Healthy grief mainly means that one dares to open up to what the loss means and what it does to you. It also involves taking an active part in coping with the loss. Unfortunately, grief does not pass by itself. An emotional wound heals by time and by coping and taking care of the source of the pain. There are four main tasks for grieving to prevent getting: to accept the loss, to acknowledge the pain, to adjust to a new environment, and learn to enjoy life again. 

Accepting the Loss 

When a loved one dies, it can feel very unreal. Feelings of numbness from the shock can take over. The realization that the person you love is gone is not yet there. 

Some people get in denial, for example, by leaving their room completely intact. Others remove all memories not to get confronted with the loss.

To mourn appropriately, it is essential to face the harsh new reality without your loved one. Your loved one is no longer alive. Once this realization is faced, the grieving process can begin. It is crucial not to force yourself because it might take time for the heart to accept what the mind already knows. Some might go through this phase slower than others. Be kind to yourself and take your time. It might be comforting to live in denial for a while because you do not have to experience and process intense emotions all at once as long as you will face and allow reality eventually. 

Exercise – Share Your Loss 

Sharing and repeating the story of what happened to your loved one helps process the loss. Write a short story or talk to someone about how your loved one passed away and what happened. 
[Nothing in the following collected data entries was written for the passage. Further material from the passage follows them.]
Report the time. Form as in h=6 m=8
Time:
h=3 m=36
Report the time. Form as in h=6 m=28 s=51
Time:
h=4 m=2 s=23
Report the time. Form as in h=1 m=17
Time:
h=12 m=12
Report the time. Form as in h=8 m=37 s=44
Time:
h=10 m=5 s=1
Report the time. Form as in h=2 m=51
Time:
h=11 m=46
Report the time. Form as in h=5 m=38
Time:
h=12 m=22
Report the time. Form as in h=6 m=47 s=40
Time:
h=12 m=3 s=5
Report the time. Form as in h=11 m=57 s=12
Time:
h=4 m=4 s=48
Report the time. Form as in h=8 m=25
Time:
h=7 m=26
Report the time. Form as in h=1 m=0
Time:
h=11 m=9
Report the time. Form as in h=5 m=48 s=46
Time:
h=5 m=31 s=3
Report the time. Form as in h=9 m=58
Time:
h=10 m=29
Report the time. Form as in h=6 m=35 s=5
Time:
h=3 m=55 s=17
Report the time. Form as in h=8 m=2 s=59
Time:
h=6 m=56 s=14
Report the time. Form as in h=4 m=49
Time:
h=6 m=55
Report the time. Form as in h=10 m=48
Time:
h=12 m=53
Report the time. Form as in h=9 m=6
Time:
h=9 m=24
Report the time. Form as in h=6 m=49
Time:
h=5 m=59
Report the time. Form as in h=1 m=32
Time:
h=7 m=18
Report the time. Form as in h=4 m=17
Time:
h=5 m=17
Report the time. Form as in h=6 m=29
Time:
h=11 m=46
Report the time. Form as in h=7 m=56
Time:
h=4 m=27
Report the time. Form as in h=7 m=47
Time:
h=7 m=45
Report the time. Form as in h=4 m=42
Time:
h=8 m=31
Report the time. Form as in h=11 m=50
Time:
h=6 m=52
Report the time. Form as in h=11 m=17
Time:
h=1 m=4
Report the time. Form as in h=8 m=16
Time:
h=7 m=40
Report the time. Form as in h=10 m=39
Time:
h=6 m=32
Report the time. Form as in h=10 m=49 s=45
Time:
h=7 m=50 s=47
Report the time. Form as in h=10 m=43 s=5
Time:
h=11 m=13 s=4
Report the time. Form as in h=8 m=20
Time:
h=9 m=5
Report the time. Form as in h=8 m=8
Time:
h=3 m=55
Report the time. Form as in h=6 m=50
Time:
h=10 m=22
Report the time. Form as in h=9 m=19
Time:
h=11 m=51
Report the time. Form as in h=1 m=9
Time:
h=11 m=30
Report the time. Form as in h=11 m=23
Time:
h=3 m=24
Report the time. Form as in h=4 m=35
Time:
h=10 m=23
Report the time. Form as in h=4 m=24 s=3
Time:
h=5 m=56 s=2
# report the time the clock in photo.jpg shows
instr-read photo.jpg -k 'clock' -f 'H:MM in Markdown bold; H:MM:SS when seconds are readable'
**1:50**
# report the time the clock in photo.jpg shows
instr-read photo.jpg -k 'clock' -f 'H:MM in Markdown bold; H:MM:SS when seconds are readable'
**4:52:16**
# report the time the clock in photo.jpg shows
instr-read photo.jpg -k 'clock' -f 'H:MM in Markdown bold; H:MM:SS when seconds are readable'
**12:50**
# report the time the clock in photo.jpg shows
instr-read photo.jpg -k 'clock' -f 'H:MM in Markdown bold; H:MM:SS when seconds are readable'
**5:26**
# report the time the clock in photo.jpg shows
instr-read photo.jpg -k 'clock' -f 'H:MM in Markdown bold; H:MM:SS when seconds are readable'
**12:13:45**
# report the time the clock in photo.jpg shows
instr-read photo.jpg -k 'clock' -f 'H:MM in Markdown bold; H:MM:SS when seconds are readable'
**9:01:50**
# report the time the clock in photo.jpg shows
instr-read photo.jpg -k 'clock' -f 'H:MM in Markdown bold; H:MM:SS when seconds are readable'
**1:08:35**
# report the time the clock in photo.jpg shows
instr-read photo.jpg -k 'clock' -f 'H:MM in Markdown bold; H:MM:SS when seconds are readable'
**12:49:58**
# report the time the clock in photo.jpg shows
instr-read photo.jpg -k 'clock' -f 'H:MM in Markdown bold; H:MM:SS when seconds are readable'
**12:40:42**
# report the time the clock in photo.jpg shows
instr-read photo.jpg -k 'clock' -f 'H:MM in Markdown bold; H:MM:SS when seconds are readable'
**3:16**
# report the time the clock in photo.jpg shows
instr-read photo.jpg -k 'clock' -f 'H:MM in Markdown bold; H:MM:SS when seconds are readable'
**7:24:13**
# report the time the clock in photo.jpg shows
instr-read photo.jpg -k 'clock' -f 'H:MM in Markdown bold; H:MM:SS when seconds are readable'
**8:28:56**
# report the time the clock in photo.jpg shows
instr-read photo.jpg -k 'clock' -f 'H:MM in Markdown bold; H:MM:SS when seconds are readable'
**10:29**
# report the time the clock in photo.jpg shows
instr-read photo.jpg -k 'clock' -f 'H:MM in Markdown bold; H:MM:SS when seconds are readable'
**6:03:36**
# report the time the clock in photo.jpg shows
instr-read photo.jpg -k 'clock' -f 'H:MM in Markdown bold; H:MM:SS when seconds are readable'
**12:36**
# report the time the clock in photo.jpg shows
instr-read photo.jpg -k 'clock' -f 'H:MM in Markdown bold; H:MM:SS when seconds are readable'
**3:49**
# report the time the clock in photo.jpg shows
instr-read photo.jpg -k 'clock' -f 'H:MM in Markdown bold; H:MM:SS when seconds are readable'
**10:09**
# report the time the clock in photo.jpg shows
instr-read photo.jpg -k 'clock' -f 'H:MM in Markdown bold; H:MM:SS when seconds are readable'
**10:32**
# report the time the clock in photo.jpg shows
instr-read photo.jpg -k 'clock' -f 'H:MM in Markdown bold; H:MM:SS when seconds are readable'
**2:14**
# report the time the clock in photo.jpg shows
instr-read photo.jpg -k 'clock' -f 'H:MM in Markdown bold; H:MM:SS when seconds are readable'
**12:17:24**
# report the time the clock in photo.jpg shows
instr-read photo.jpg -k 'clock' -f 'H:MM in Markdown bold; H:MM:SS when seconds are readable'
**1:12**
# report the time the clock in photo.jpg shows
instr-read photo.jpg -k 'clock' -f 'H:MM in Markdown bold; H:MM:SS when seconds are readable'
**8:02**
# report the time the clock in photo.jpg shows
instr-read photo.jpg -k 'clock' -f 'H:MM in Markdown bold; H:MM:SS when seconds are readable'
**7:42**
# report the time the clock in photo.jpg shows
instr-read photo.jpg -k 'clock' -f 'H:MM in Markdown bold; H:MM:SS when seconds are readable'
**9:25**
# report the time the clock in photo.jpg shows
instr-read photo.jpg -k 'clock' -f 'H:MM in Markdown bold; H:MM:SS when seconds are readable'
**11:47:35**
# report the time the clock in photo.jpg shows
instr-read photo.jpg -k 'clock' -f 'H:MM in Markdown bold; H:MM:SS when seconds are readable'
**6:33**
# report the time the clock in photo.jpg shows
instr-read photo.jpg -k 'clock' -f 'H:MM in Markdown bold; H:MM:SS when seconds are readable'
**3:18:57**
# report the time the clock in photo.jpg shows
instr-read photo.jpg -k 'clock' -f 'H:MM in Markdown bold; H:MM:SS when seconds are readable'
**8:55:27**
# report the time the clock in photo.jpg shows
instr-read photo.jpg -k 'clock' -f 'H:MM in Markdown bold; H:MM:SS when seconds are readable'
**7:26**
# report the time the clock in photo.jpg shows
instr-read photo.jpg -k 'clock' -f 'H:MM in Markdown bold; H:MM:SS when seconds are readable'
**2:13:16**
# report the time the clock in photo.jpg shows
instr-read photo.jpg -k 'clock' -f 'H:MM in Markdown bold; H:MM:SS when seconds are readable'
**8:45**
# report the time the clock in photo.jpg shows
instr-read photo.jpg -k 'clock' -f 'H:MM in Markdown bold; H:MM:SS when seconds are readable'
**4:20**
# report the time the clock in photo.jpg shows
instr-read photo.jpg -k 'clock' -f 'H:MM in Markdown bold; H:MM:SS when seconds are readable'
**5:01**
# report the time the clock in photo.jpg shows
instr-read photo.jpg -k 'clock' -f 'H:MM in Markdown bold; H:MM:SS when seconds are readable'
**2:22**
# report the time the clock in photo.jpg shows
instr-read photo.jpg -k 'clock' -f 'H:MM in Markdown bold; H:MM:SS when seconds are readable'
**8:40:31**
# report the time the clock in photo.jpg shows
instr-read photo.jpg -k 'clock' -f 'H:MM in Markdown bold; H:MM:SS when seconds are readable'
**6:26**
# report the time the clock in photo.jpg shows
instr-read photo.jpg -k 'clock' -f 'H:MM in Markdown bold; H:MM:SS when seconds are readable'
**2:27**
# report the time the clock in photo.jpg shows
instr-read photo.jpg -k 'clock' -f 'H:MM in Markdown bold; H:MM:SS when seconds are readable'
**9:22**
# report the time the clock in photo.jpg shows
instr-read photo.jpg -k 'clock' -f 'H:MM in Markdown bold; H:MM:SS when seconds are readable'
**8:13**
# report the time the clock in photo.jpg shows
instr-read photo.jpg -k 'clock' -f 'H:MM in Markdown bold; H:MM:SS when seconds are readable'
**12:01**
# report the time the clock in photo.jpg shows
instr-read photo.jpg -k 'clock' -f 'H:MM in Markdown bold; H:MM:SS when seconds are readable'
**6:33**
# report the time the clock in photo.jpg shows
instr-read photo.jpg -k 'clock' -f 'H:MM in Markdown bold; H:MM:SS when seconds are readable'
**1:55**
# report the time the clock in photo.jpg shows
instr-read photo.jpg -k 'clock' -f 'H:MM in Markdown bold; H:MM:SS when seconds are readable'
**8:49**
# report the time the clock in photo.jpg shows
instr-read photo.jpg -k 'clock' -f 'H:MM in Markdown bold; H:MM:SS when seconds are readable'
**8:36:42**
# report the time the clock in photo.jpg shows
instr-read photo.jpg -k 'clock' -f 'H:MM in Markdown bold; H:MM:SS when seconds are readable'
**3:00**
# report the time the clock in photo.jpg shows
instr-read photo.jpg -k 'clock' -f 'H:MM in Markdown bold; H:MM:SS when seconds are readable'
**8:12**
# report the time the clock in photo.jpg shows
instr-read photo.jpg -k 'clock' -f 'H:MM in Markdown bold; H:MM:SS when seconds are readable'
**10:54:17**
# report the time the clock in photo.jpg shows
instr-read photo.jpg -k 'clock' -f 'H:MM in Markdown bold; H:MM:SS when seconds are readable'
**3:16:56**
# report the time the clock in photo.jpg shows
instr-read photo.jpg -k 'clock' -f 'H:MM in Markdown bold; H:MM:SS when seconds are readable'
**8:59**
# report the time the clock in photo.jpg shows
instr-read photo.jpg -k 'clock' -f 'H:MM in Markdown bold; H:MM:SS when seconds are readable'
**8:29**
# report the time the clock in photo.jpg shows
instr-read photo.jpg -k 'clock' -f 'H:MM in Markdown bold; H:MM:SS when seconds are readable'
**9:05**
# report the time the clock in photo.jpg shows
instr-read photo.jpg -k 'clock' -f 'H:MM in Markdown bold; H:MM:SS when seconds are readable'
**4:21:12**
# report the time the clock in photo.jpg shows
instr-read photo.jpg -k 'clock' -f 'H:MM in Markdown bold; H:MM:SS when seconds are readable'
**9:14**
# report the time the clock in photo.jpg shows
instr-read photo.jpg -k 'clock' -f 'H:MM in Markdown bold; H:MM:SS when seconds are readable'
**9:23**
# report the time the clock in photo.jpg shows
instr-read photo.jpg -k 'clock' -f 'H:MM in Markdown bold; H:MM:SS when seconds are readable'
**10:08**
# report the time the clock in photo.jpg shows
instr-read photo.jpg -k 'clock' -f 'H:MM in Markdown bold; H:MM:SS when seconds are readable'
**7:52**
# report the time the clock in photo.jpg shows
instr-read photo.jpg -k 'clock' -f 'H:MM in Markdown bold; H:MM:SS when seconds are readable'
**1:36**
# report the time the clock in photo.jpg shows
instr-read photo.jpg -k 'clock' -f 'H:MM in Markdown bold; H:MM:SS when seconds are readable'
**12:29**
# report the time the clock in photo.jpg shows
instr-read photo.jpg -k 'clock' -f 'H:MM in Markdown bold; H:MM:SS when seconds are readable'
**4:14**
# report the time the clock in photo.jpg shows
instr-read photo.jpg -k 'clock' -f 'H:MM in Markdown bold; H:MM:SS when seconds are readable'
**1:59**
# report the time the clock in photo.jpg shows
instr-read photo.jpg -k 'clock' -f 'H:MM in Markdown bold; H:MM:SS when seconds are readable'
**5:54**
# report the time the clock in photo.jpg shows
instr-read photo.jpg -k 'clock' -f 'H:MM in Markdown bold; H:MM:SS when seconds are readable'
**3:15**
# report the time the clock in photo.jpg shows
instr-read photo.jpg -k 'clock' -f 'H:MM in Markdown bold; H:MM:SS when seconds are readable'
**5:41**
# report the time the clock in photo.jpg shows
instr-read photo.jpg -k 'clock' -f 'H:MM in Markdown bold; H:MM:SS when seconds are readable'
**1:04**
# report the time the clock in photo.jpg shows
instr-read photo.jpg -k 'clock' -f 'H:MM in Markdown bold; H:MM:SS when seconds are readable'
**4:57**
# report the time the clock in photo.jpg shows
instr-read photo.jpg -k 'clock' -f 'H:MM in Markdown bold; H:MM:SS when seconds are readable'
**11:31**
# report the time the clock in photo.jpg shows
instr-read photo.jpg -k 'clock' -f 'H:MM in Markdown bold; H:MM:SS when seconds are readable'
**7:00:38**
  • What were the circumstances when your loved one died?
  • Were you prepared for it, or did it happen unexpectedly? 
  • How did they pass away? 
  • Did they share any last words?
  • Is or was there a ritual or a physical goodbye after their passing? 
  • How was that experience? 

2. Acknowledge the Pain

We do not want to experience pain. Instead of feeling the pain, we rather walk away from it by throwing ourselves into our jobs or comforting others around us. This is a normal response, but it is better not to keep suppressing our pain. Eventually, the pain catches up to us. A thought that might help is to acknowledge and accept that it is normal to feel this pain. Mourning is inseparable from our ability to love.      

Everyone experiences the mourning process differently. Besides feelings of sadness, one can feel angry, guilty, or rebellious. One can experience muscle aches, concentration issues, or feeling exhausted; once you realize that these are all part of the process, you permit yourself to share these feelings. Do not force these feelings and take breaks from the pain as well.

Exercise – Experience Feelings

  1. Recognize – Focus on yourself, on your thoughts, and your body. How do you feel?
  2. Understand – Why am I feeling what I am feeling right now?
  3. Labeling – What emotion do I feel right now? The more precise the word of the emotion, the better you can experience the feeling. 
  4. Express – Talk to someone you trust, who asks questions but does not give advice, or write down your feelings and emotions.  
  5. Regulate – Think of 3 ways to deal with your feelings and emotions. For example, breathing exercises or writing down what you are thankful for. 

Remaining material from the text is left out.